- _EXERCISE REQUIREMENTS_
Faithfully repeat each entry below, minus the pictures.

Content starts

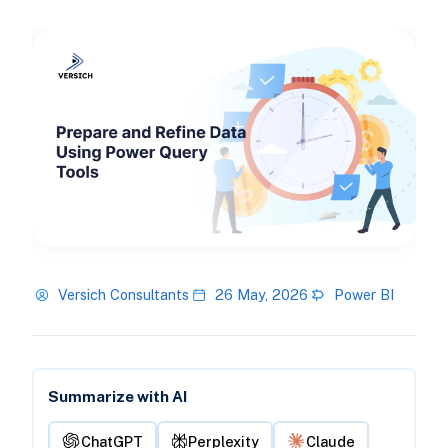
Versich Consultants
26 May, 2026
Power BI
Summarize with AI
ChatGPT
Perplexity
Claude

Content ends

- _RESULT_
Versich Consultants
26 May, 2026
Power BI
Summarize with AI
ChatGPT
Perplexity
Claude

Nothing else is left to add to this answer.